Now, I simply verify that the quaternion rules $$i^2 = j^2 = k^2 = ijk = -1$$, where $i=e_{32}$ $j=e_{13}$ $k=e_{21}$ correctly hold as follows $$f(i^2) = f(j^2) = f(k^2) = f(ijk) = f(-1)$$

Does this make more sense?

 

[arkajad]

Well, you need to show that $$f(e_i e_j)=f(e_i)f(e_j)$$.
If you have that $$f(e_1 e_2 e_3)=f(e_1)f(e_2)f(e_3)$$ then $$f(e_1e_2)=f(e_3)$$
$$f(e_1)f(e_2)f(e_3)=-1,$$ therefore (multiply on the right by $$f(e_3)$$)
$$f(e_1)f(e_2)=f(e_3)=f(e_1 e_2),$$
and you are home.
If this is what you mean, then you are alright.

 

[arkajad]

What you did is a particular case of a general theorem:

If the quadratic form $$q$$ on $$E$$ is non-zero, the even subalgebra $$C_+$$ of $$C(E;q)$$ can be, in a natural way, considered as the Clifford algebra $$C(E_1;q_1)$$ of the subspace $$E_1=e_1^{\perp}$$
of $$E$$, orthogonal to a regular vector $$e_1$$, where $$q_1=-q(e_1)q$$.

For this you define $$f(y)=e_1 y,$$ $$y\in e_1^{\perp}$$.

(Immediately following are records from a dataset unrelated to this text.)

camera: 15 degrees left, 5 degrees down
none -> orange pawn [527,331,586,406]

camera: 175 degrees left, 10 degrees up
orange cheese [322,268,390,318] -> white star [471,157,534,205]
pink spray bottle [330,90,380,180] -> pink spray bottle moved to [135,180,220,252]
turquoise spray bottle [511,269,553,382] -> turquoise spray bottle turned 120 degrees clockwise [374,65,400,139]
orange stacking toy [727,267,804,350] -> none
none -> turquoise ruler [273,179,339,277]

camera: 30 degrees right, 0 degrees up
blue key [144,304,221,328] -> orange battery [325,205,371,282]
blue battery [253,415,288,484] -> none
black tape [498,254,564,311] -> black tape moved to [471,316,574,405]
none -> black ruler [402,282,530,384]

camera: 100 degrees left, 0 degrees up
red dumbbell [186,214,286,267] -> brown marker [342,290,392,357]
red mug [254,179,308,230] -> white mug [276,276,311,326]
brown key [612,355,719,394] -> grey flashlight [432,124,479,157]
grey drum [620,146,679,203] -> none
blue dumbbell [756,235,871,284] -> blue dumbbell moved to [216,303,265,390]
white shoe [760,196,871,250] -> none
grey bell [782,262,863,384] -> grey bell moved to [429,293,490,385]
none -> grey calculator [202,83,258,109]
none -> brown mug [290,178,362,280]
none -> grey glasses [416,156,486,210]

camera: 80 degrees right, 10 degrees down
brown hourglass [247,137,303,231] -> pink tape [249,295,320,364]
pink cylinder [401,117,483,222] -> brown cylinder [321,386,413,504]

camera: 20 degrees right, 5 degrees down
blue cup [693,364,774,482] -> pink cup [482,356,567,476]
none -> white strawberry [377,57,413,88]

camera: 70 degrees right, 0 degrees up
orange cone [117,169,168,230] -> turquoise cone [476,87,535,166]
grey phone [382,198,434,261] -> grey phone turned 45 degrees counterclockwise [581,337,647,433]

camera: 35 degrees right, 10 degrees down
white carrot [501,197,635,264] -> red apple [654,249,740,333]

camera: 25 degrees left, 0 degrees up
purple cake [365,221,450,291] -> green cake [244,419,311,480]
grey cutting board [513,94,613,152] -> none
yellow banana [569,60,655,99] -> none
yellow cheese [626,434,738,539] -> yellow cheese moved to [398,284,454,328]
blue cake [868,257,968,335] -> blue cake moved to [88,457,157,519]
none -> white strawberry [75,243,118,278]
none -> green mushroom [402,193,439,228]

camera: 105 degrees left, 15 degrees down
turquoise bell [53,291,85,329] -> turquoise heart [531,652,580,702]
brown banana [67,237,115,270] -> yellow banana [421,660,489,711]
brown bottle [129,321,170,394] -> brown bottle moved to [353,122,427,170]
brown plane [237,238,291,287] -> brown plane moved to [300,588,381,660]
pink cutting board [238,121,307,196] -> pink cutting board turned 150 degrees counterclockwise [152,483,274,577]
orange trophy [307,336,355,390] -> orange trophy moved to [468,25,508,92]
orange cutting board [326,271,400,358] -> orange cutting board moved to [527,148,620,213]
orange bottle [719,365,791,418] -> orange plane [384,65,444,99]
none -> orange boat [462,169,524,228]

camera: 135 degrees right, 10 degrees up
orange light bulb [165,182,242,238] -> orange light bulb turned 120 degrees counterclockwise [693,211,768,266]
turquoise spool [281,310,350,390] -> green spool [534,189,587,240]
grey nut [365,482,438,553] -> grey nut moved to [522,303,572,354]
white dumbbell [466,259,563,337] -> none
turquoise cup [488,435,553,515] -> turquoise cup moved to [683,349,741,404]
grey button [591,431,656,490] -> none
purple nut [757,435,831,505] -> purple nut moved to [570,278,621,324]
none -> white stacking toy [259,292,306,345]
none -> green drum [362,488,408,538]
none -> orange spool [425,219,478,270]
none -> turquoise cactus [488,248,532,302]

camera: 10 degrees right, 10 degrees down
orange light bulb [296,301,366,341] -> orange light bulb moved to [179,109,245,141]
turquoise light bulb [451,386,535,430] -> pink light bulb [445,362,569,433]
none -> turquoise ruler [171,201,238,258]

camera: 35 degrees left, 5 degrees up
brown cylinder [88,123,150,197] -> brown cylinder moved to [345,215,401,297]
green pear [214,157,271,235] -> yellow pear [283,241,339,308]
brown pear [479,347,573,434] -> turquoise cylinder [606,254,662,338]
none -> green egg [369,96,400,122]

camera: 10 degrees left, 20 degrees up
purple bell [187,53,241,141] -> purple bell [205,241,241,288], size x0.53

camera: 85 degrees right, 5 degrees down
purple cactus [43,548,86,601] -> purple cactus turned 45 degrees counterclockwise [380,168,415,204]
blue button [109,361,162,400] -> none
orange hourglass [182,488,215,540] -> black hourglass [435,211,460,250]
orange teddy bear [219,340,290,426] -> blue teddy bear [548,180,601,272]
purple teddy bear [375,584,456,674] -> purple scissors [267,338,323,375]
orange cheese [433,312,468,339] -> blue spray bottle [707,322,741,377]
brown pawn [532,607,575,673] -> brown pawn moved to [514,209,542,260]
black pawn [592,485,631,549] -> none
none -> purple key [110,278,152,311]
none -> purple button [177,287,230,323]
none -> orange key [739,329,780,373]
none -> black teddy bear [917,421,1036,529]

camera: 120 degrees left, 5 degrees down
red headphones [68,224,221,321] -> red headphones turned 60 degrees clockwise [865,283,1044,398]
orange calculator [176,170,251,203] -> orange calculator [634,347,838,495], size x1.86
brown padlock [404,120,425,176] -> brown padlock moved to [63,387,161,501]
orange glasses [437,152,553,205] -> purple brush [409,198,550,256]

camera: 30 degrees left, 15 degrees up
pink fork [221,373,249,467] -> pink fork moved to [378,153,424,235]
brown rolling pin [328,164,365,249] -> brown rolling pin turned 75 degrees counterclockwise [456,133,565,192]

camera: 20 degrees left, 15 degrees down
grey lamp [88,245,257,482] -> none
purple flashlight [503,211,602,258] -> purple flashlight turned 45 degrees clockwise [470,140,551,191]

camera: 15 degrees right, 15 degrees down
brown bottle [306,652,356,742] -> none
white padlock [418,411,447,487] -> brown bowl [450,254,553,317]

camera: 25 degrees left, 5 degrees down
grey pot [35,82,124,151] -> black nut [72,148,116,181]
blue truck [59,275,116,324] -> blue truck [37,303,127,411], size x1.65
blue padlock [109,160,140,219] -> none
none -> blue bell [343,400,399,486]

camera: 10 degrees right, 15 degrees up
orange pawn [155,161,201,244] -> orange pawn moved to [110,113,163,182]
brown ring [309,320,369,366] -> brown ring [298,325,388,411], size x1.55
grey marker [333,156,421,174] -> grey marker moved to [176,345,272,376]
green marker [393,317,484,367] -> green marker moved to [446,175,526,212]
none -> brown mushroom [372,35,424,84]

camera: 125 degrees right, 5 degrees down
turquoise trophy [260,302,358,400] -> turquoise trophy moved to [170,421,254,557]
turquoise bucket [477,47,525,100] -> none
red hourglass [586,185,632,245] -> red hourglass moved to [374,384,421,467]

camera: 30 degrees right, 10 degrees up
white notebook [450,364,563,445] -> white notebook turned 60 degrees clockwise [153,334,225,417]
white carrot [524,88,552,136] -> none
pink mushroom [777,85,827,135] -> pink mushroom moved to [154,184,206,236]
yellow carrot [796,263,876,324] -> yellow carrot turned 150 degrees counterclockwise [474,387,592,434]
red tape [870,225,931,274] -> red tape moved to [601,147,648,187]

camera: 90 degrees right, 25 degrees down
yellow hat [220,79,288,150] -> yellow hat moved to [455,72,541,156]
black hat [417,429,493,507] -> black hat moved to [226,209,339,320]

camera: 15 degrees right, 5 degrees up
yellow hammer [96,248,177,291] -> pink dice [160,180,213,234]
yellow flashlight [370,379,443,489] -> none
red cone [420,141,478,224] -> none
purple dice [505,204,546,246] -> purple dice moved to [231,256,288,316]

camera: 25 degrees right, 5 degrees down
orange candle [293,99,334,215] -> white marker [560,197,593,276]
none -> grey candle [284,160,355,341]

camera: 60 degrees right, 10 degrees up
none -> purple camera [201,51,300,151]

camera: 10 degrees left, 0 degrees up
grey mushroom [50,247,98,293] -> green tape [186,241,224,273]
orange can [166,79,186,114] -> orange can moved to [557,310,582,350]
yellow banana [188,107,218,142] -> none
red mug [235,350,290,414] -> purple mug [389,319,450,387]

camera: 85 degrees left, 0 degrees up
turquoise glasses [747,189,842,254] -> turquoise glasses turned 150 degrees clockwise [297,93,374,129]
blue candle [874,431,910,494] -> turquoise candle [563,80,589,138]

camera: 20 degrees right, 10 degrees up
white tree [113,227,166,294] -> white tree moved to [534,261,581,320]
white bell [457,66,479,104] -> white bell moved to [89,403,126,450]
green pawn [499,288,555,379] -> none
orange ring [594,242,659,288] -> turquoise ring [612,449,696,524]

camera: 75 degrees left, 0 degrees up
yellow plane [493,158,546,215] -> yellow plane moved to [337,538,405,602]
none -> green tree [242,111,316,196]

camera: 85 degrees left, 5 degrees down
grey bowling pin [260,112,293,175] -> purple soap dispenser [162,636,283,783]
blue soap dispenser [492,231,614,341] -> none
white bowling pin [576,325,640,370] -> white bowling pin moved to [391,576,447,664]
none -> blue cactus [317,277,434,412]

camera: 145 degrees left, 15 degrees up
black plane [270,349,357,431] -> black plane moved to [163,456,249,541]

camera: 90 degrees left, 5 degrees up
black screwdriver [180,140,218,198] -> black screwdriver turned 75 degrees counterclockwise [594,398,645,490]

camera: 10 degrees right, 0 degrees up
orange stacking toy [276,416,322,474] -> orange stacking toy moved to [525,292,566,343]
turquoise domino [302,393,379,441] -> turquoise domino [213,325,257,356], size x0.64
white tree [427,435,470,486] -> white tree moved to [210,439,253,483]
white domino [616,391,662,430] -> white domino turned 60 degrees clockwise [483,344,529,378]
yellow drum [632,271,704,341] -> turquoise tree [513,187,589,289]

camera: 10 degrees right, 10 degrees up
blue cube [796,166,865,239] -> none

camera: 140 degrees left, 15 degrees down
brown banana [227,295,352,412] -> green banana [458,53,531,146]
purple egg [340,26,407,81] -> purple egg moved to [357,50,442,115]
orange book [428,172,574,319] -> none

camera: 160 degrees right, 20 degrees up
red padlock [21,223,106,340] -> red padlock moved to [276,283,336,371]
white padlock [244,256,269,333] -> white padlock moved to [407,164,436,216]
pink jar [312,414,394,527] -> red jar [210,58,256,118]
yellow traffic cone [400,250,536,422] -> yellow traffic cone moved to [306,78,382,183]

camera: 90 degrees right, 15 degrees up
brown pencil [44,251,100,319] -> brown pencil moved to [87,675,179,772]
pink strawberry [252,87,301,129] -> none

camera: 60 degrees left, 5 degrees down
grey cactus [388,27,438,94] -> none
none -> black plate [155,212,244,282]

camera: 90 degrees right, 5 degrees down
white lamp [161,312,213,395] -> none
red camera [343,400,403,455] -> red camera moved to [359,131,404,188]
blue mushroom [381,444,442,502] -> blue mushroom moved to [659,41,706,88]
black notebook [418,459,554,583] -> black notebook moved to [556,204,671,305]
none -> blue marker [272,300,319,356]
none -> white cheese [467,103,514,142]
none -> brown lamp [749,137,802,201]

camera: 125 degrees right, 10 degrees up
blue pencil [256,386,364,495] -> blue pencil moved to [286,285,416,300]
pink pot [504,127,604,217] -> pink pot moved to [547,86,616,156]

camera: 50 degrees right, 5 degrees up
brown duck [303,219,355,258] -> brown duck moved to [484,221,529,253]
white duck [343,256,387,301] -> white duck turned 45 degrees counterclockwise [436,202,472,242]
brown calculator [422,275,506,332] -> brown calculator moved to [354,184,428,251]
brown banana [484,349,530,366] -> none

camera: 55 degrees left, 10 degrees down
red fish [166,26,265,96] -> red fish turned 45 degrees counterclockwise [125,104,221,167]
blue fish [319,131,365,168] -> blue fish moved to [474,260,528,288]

Then $$f(y)^2 = e_1 y e_1 y = -e_1^2 y^2 = -q(e_1)q(y).$$

P.S. I am using the convention $$C(E;q)= \mathcal{C} l (E,-q)$$

 

[mnb96]

Sorry,
I am a bit confused again now.
After sleeping over it, What I wrote in my previous post doesn't sound correct anymore, because the quaternion units do not square to -1 in $$\mathcal{C}\ell_{2,0}$$.

For example, let's take one quaternion unit in $$\mathcal{C}\ell_{3,0}$$:

$$i = e_{32}$$

We have that:

$$f(e_{32}e_{32}) = f(-1) = -1 \neq f(e_{32})f(e_{32})$$

so f is not a morphism because it does not preserve the geometric-product.PS: @arkajad: could you please give me a reference for that general theorem (if possible)?

 

[arkajad]

Rene Deheuvels, "Tenseurs et Spineurs", Presses Universitaires de France, (1993), pp. 247-248 (Very good book. Good to have in the library.)

I have scanned for you the Theorem, its proof, and and example

 

[mnb96]

... it seems to me that it is not possible to create an isomorphism between $$\mathcal{C}\ell_{2,0}$$ and the quaternion subalgebra $$\mathcal{C}\ell^{+}_{3,0}$$, unless one reverses the metric signature into:

$$\mathcal{C}\ell_{0,2}$$

This is probably the only way to obtain $$e_i e_i = -1$$.

 

[arkajad]

Which convention are you using for Cl(q)?

xy+yx = 2(x,y) or xy+yx = - 2(x,y)

I should have asked this question first.

 

[mnb96]

I was assuming the first one: xy+yx = 2(x,y).
Sorry for having skipped that.

 

[arkajad]

Then indeed you have an isomorphism of $$Cl^+(3,0)$$ with $$Cl(0,2)$$

P.S. I was too quick in my first replies!